Provided passage:
Last year, [the Pitney-Bowes team] scored a small victory. Employees who went to a hospital in 2003 stayed for an average of 3.7 days, unchanged from a year earlier. The overall number of admissions didn’t rise, either.
So Pitney Bowes was startled to nonetheless discover that the average cost of each hospital visit jumped 9% to $10,600. The average cost per day jumped 17%. One of the biggest culprits? Increasingly powerful hospital groups in California, whose price increases pushed the company’s average cost of a hospital admission in that state to $20,500, twice what it paid elsewhere.
By combing through claims data from its 46,000 U.S. employees and their dependents, Pitney Bowes can pinpoint some of the big contributors to the nation’s surging health-care bill: Local hospital mergers; entrepreneurial doctors prescribing costly MRIs and CT-scans at their own private clinics; marketing for expensive drugs such as the heartburn medicine Nexium, which became Pitney Bowes’s third-highest drug expenditure last year after an advertising blitz by maker AstraZeneca PLC.

Indeed, despite the Pitney-Bowes team’s efforts, health care costs at the company continue to skyrocket:

. . . the total cost of claims Pitney Bowes paid directly — covering about 80% of its employees — rose 11.5%, more than it expected. About 20% of Pitney Bowes’s employees are covered by health-maintenance organizations, for which the company pays a simple premium. That brings the average increase in prices for the entire company down to 7.5%. Pitney Bowes also managed to reduce its overall costs by increasing employee contributions and winning discounts on certain drugs and services.

What this exercise asks:
(1) Decide whether each statement agrees with the Pitney Bowes passage, answering yes or no and quoting the deciding words of the passage: (a) Employees hospitalized in 2003 stayed an average of 3.7 days. (b) The average cost of each hospital visit rose 17%. (c) About 20% of Pitney Bowes's employees are covered by health-maintenance organizations.
(2) Rewrite the Pitney Bowes passage starting at "By combing through" and ending at "maker AstraZeneca PLC.", replacing "Nexium" with "Prilosec".
(3) According to the Pitney Bowes passage, which drug became the company's third-highest drug expenditure last year?
The data are not needed here.

Extracted material:
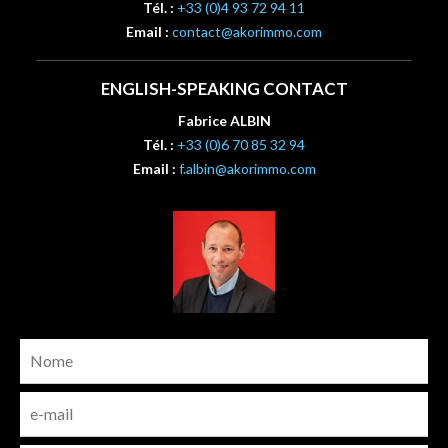
Tél. :
+33 (0)4 93 72 94 11
Email :
contact@akorimmo.com
ENGLISH-SPEAKING CONTACT
Fabrice ALBIN
Tél. :
+33 (0)6 70 85 32 94
Email :
f.albin@akorimmo.com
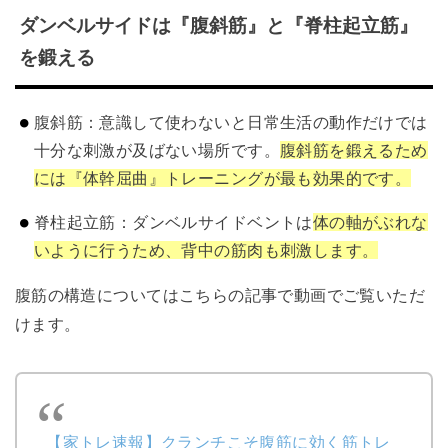
ダンベルサイドは『腹斜筋』と『脊柱起立筋』
を鍛える
腹斜筋：意識して使わないと日常生活の動作だけでは
十分な刺激が及ばない場所です。
腹斜筋を鍛えるため
には『体幹屈曲』トレーニングが最も効果的です。
脊柱起立筋：ダンベルサイドベントは
体の軸がぶれな
いように行うため、背中の筋肉も刺激します。
腹筋の構造についてはこちらの記事で動画でご覧いただ
けます。
【家トレ速報】クランチこそ腹筋に効く筋トレ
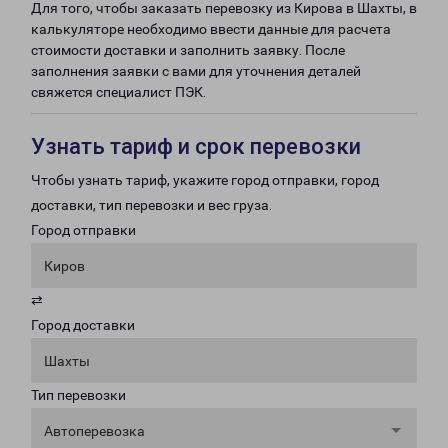
Для того, чтобы заказать перевозку из Кирова в Шахты, в
калькуляторе необходимо ввести данные для расчета
стоимости доставки и заполнить заявку. После
заполнения заявки с вами для уточнения деталей
свяжется специалист ПЭК.
Узнать тариф и срок перевозки
Чтобы узнать тариф, укажите город отправки, город
доставки, тип перевозки и вес груза.
Город отправки
Киров
⇄
Город доставки
Шахты
Тип перевозки
Автоперевозка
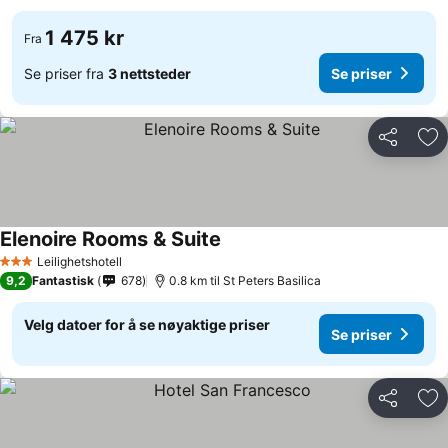
1 475 kr
Fra
Se priser fra
3 nettsteder
Se priser
Del
Leg
Elenoire Rooms & Suite
Leilighetshotell
3 Stjerner
9,2
Fantastisk
678
0.8 km til St Peters Basilica
Velg datoer for å se nøyaktige priser
Se priser
Del
Leg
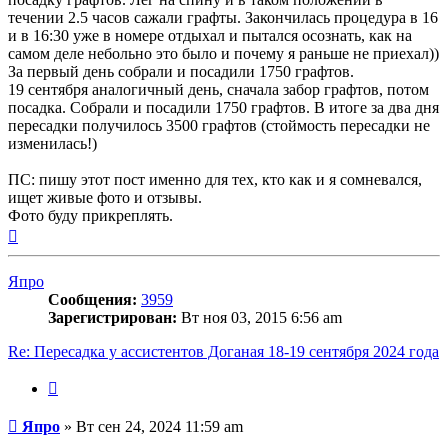
течении 2.5 часов сажали графты. Закончилась процедура в 16
и в 16:30 уже в номере отдыхал и пытался осознать, как на
самом деле небольно это было и почему я раньше не приехал))
За первый день собрали и посадили 1750 графтов.
19 сентября аналогичный день, сначала забор графтов, потом
посадка. Собрали и посадили 1750 графтов. В итоге за два дня
пересадки получилось 3500 графтов (стоймость пересадки не
изменилась!)
ПС: пишу этот пост именно для тех, кто как и я сомневался,
ищет живые фото и отзывы.
Фото буду прикреплять.
Вернуться
к
началу
Япро
Сообщения:
3959
Зарегистрирован:
Вт ноя 03, 2015 6:56 am
Re: Пересадка у ассистентов Доганая 18-19 сентября 2024 года
Цитата
Сообщение
Япро
»
Вт сен 24, 2024 11:59 am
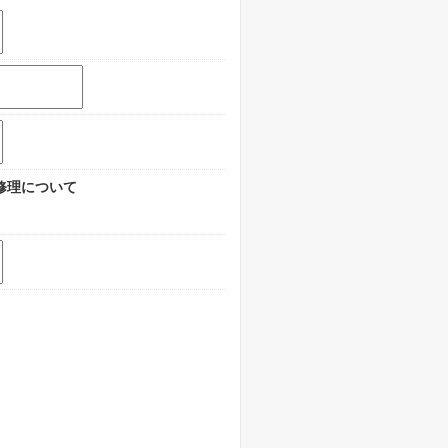
修理について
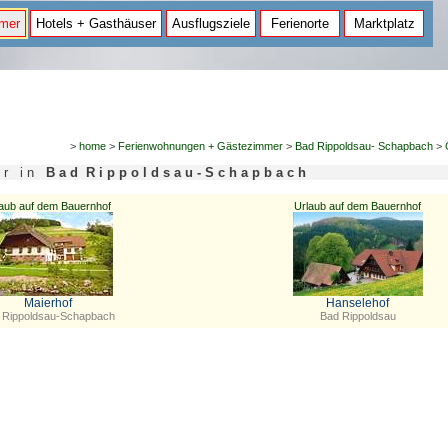
mer
Hotels + Gasthäuser
Ausflugsziele
Ferienorte
Marktplatz
>
home
>
Ferienwohnungen + Gästezimmer
>
Bad Rippoldsau- Schapbach
>
 e r i n
B a d R i p p o l d s a u - S c h a p b a c h
aub auf dem Bauernhof
Urlaub auf dem Bauernhof
Maierhof
Hanselehof
 Rippoldsau-Schapbach
Bad Rippoldsau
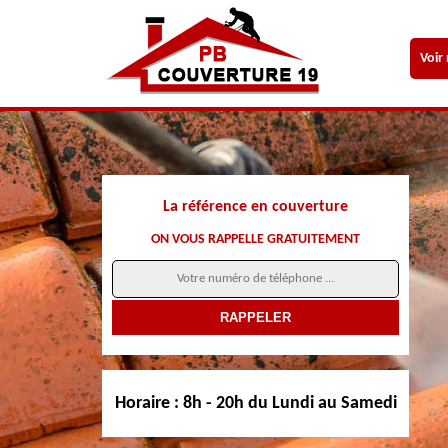
Voir
La référence en couverture
ON VOUS RAPPELLE GRATUITEMENT
Horaire :
8h - 20h du Lundi au Samedi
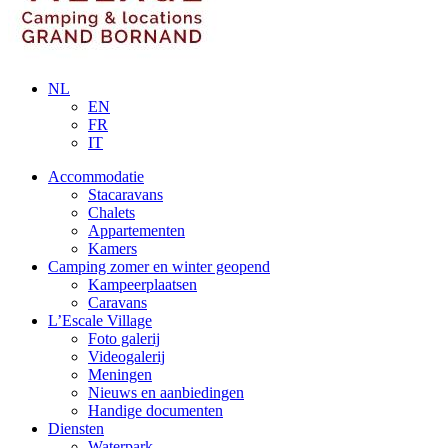
NL
EN
FR
IT
Accommodatie
Stacaravans
Chalets
Appartementen
Kamers
Camping zomer en winter geopend
Kampeerplaatsen
Caravans
L’Escale Village
Foto galerij
Videogalerij
Meningen
Nieuws en aanbiedingen
Handige documenten
Diensten
Waterpark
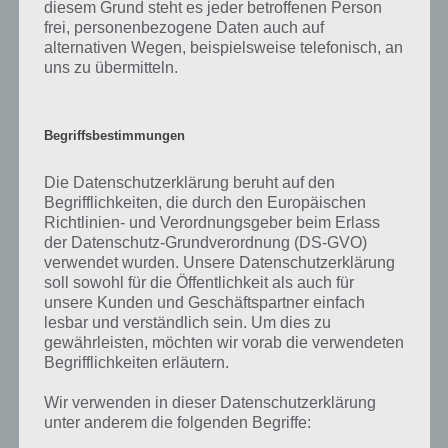
diesem Grund steht es jeder betroffenen Person
Trailer online gestellt, der das Spiel Bridgy Jones kurz vorstellt. Hier
frei, personenbezogene Daten auch auf
der Trailer:
alternativen Wegen, beispielsweise telefonisch, an
uns zu übermitteln.
Begriffsbestimmungen
Die Datenschutzerklärung beruht auf den
Begrifflichkeiten, die durch den Europäischen
Richtlinien- und Verordnungsgeber beim Erlass
der Datenschutz-Grundverordnung (DS-GVO)
verwendet wurden. Unsere Datenschutzerklärung
soll sowohl für die Öffentlichkeit als auch für
unsere Kunden und Geschäftspartner einfach
lesbar und verständlich sein. Um dies zu
gewährleisten, möchten wir vorab die verwendeten
Begrifflichkeiten erläutern.
Hier gehts zum iTunes App Store zum Kauf von Bridgy Jones:
Wir verwenden in dieser Datenschutzerklärung
unter anderem die folgenden Begriffe:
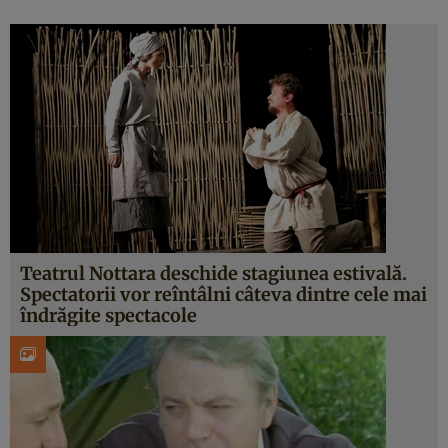
Teatrul Nottara deschide stagiunea estivală.
Spectatorii vor reîntâlni câteva dintre cele mai
îndrăgite spectacole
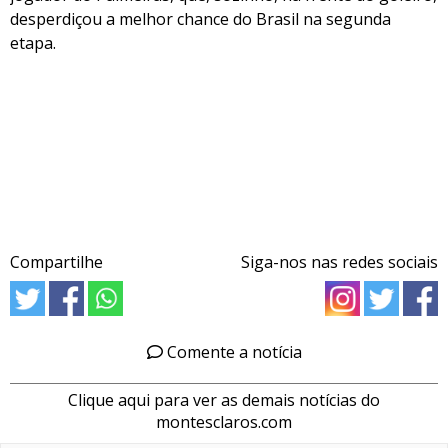
desperdiçou a melhor chance do Brasil na segunda
etapa.
Compartilhe
Siga-nos nas redes sociais
Comente a notícia
Clique aqui para ver as demais notícias do
montesclaros.com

Answers to the exercises:
(1)
(a) Yes: "Employees who went to a hospital in 2003 stayed for an average of 3.7 days"
(b) No: "the average cost of each hospital visit jumped 9% to $10,600"
(c) Yes: "About 20% of Pitney Bowes’s employees are covered by health-maintenance organizations"

(2)
By combing through claims data from its 46,000 U.S. employees and their dependents, Pitney Bowes can pinpoint some of the big contributors to the nation’s surging health-care bill: Local hospital mergers; entrepreneurial doctors prescribing costly MRIs and CT-scans at their own private clinics; marketing for expensive drugs such as the heartburn medicine Prilosec, which became Pitney Bowes’s third-highest drug expenditure last year after an advertising blitz by maker AstraZeneca PLC.

(3) Nexium, the heartburn medicine made by AstraZeneca PLC.